Copy out the lines below that hold the word "about".

| Saved data entries |
_ _ _ _ _ _ _

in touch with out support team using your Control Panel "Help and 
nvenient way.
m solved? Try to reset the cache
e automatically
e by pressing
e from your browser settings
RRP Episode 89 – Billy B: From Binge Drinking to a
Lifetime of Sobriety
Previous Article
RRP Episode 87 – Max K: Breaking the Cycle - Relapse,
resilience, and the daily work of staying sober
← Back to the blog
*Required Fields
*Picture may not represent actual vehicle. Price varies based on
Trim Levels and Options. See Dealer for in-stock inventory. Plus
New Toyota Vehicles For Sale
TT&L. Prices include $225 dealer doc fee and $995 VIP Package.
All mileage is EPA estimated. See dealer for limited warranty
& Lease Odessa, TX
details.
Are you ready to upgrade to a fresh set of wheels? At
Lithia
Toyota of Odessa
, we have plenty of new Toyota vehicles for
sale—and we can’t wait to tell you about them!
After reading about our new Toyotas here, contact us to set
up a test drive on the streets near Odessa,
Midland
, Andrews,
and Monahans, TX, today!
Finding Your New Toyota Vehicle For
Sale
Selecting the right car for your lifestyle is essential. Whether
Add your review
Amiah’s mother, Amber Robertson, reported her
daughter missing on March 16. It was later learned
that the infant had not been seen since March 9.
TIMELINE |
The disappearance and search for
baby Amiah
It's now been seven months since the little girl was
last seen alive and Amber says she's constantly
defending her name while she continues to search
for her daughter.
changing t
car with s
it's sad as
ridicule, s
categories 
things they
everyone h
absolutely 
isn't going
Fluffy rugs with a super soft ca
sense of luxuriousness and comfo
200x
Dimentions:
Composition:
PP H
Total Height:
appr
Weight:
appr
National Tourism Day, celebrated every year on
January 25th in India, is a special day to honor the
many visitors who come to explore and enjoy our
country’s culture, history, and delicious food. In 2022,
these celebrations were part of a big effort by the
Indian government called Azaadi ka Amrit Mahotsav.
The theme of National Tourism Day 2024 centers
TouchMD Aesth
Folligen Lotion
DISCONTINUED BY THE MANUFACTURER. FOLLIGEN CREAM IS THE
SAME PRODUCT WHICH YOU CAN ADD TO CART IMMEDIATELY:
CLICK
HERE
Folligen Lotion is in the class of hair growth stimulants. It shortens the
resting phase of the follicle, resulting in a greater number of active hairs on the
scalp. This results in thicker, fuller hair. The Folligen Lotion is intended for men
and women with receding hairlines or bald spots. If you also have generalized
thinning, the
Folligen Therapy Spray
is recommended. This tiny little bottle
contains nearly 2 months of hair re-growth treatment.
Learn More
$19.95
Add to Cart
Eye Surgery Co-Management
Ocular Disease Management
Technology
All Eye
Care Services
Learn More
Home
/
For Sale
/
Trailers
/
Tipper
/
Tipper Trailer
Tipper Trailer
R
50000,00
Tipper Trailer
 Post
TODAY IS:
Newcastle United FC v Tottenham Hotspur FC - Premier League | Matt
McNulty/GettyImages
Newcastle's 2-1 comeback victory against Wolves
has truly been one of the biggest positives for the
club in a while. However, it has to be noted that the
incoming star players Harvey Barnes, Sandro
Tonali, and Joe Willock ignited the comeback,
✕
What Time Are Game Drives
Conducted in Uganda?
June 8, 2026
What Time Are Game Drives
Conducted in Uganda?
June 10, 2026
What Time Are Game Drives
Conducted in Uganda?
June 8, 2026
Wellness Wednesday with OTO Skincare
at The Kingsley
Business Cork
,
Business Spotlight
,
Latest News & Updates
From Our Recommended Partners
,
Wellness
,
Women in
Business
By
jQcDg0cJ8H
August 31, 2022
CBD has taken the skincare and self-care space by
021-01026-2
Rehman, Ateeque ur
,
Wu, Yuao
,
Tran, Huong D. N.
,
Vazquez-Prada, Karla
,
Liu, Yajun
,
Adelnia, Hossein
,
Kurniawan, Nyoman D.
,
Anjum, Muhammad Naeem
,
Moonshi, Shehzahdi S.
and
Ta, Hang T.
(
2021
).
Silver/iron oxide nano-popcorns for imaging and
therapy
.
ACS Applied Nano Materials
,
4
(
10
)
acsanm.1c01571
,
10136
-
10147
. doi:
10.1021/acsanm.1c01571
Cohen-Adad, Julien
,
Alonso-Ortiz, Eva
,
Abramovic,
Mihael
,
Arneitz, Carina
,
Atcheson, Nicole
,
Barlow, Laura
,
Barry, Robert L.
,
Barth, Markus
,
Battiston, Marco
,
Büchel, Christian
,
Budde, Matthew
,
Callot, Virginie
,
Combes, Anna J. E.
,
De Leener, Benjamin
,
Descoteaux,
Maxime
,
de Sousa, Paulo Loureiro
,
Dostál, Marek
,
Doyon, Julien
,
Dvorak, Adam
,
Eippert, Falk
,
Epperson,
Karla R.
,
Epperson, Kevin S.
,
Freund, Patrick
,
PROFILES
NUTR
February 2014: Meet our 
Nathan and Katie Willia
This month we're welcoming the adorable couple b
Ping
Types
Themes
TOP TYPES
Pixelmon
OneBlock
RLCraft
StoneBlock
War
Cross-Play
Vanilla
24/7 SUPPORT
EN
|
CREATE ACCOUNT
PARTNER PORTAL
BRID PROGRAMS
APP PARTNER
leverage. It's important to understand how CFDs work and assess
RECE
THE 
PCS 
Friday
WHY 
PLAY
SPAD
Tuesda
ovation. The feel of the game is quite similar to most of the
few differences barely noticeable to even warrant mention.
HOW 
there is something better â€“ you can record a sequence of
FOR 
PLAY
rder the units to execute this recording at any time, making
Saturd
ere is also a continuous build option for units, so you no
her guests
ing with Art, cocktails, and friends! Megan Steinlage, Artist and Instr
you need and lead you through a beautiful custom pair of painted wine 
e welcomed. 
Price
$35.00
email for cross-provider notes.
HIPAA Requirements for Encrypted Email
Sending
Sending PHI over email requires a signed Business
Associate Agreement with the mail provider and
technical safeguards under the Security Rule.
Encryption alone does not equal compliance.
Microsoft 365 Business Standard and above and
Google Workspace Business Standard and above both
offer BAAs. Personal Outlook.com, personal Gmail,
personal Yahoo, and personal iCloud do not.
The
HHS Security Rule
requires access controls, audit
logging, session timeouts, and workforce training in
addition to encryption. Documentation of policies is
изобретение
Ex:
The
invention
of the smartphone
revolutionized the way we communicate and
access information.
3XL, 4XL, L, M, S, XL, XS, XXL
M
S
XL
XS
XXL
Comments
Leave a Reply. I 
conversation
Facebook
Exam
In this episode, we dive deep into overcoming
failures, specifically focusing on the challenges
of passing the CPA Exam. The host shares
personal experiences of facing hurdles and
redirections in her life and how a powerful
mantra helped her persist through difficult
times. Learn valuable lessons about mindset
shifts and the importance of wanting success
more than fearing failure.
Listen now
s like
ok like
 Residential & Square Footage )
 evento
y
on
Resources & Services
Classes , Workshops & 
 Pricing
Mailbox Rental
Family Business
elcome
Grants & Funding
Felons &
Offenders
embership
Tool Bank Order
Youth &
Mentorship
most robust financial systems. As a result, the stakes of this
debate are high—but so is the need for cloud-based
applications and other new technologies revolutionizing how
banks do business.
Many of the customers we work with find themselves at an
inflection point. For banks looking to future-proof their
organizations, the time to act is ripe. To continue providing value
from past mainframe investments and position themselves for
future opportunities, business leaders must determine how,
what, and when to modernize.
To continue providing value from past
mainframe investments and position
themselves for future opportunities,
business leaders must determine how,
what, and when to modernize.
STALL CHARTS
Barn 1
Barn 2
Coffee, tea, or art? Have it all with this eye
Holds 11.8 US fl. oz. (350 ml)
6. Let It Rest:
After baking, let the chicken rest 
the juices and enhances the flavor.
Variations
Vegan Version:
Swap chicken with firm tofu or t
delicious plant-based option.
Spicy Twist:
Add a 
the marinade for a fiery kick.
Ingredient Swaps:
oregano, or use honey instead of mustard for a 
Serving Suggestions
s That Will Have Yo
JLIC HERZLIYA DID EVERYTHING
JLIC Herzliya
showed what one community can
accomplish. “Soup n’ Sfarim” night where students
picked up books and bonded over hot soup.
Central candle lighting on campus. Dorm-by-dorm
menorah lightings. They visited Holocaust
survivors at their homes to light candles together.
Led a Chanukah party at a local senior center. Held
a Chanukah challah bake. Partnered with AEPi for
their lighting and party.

_ _ _ _ _ _ _

| Result for this task |
sale—and we can’t wait to tell you about them!
After reading about our new Toyotas here, contact us to set
times. Learn valuable lessons about mindset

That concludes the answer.